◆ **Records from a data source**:
Begin

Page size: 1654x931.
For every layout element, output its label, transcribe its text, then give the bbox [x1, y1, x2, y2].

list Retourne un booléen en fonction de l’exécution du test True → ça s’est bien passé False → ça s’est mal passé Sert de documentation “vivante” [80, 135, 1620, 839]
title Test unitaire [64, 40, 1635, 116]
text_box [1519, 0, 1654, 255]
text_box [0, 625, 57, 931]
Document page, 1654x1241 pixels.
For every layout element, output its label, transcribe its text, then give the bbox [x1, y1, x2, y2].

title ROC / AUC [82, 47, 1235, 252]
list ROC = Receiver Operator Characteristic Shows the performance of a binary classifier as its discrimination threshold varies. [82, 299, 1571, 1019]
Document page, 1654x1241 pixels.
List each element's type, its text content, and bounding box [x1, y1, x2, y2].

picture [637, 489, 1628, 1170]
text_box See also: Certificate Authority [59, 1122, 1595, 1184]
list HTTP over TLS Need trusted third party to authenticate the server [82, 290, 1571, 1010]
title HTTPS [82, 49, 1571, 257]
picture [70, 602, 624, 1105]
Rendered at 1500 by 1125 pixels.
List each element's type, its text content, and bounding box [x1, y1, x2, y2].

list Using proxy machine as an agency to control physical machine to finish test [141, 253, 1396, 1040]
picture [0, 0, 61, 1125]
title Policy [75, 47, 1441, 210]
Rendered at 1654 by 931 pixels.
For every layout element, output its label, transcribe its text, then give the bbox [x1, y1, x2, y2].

End

◆ **Work instructions**: Rewrite the lines from the one containing "Rendered at 1654 by 931 pixels." through the end of the records, changing "layout element" to "page element" and leaving everything else as it is.

◆ **Problem solution**:
Rendered at 1654 by 931 pixels.
For every page element, output its label, transcribe its text, then give the bbox [x1, y1, x2, y2].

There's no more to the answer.